Long-term Tomographic, Refractive, and Visual Analysis of Keratoconus Eyes With Extreme Corneal Flattening After Corneal Cross-linking
Author(s)
Luis Izquierdo
Ignacia Zenteno
Rolando Rojas
José Chauca
Mark J. Mannis
Date Issued
25 de marzo de 2025
Type
Article
Volume
45
Issue
1
Start Page
41
End Page
50
Abstract
PURPOSE: To evaluate the long-term tomographic, refractive, and visual characteristics of eyes with extreme corneal flattening after corneal cross-linking (CXL) for progressive keratoconus. METHODS: A retrospective observational study included eyes that underwent corneal CXL with epithelial removal between June 2006 and March 2017 and had extreme keratometric flattening [greater than 5 diopters (D)] and a minimum follow-up of 5 years. Visual, tomographic, pachymetric, and refractive characteristics were evaluated. RESULTS: Mean follow-up time was 7.6 ± 2.6 years (range 5-13 years). Fifteen eyes were included in the study. Mean maximum keratometric (Kmax) flattening was -7.58 ± 2.63 D [range 5.0-12.2 D, ( P <0.001)]. Approximately 56.25% (9/15) of the eyes experienced progressive flattening over the years.

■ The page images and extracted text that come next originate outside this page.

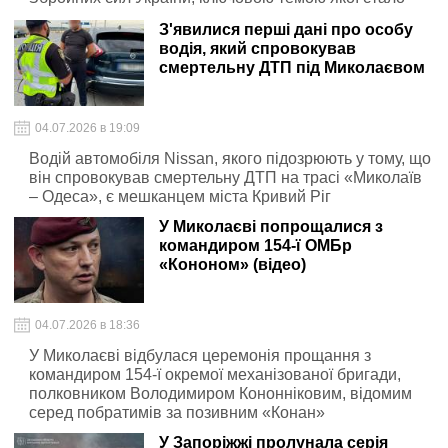
посилення протиповітряної оборони регіону
З'явилися перші дані про особу
водія, який спровокував
смертельну ДТП під Миколаєвом
04.07.2026 в 19:09
Водій автомобіля Nissan, якого підозрюють у тому, що
він спровокував смертельну ДТП на трасі «Миколаїв
– Одеса», є мешканцем міста Кривий Ріг
У Миколаєві попрощалися з
командиром 154-ї ОМБр
«Кононом» (відео)
04.07.2026 в 18:36
У Миколаєві відбулася церемонія прощання з
командиром 154-ї окремої механізованої бригади,
полковником Володимиром Кононніковим, відомим
серед побратимів за позивним «Конан»
У Запоріжжі пролунала серія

And 40% (6/15) presented an improvement of one or more lines of corrected distance visual acuity (CDVA), and 26.6% (5/16) of the eyes showed a worsening of CDVA. Logistic regression analysis revealed that postoperative Kmax flattening greater than 2 D at the first year postop (odds ratio 17.7, 95% confidence interval, 4.4-71.2) and preoperative Kmax greater than 55 D (odds ratio 8.8, 95% confidence interval, 2.7-28.3) were significant risk factors for extreme postop keratometric flattening. CONCLUSIONS: Progressive extreme corneal flattening when accompanied with a decrease of CDVA was a late complication of CXL that may have required corneal transplantation for visual rehabilitation. Preoperative steeper corneas and keratometric flattening greater than 2 D at the first year postoperative period were risk factors associated with long-term extreme postoperative corneal flattening.